Go through the records underneath and write each one out again exactly.

::::::::::

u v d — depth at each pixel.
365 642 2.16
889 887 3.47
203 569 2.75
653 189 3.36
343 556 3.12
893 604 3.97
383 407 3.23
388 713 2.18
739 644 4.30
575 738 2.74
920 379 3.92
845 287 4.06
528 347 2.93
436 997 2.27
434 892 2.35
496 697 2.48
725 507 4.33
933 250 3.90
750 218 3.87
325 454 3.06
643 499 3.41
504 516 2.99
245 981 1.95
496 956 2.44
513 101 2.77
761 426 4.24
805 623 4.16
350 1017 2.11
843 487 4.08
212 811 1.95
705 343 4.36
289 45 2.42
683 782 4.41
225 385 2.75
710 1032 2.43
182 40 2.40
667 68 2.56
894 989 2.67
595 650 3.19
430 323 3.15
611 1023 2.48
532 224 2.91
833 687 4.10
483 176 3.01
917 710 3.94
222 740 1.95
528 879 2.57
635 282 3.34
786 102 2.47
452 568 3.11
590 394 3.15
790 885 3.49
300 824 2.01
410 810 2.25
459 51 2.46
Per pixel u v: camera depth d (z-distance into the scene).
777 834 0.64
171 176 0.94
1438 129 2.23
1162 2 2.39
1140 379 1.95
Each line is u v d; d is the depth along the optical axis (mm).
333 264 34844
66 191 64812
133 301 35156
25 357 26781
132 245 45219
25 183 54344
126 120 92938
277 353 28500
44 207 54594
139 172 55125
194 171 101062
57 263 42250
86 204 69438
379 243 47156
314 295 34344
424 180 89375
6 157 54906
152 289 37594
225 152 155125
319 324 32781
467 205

::::::::::

FINAL ANSWER
u v d — depth at each pixel.
365 642 2.16
889 887 3.47
203 569 2.75
653 189 3.36
343 556 3.12
893 604 3.97
383 407 3.23
388 713 2.18
739 644 4.30
575 738 2.74
920 379 3.92
845 287 4.06
528 347 2.93
436 997 2.27
434 892 2.35
496 697 2.48
725 507 4.33
933 250 3.90
750 218 3.87
325 454 3.06
643 499 3.41
504 516 2.99
245 981 1.95
496 956 2.44
513 101 2.77
761 426 4.24
805 623 4.16
350 1017 2.11
843 487 4.08
212 811 1.95
705 343 4.36
289 45 2.42
683 782 4.41
225 385 2.75
710 1032 2.43
182 40 2.40
667 68 2.56
894 989 2.67
595 650 3.19
430 323 3.15
611 1023 2.48
532 224 2.91
833 687 4.10
483 176 3.01
917 710 3.94
222 740 1.95
528 879 2.57
635 282 3.34
786 102 2.47
452 568 3.11
590 394 3.15
790 885 3.49
300 824 2.01
410 810 2.25
459 51 2.46
Per pixel u v: camera depth d (z-distance into the scene).
777 834 0.64
171 176 0.94
1438 129 2.23
1162 2 2.39
1140 379 1.95
Each line is u v d; d is the depth along the optical axis (mm).
333 264 34844
66 191 64812
133 301 35156
25 357 26781
132 245 45219
25 183 54344
126 120 92938
277 353 28500
44 207 54594
139 172 55125
194 171 101062
57 263 42250
86 204 69438
379 243 47156
314 295 34344
424 180 89375
6 157 54906
152 289 37594
225 152 155125
319 324 32781
467 205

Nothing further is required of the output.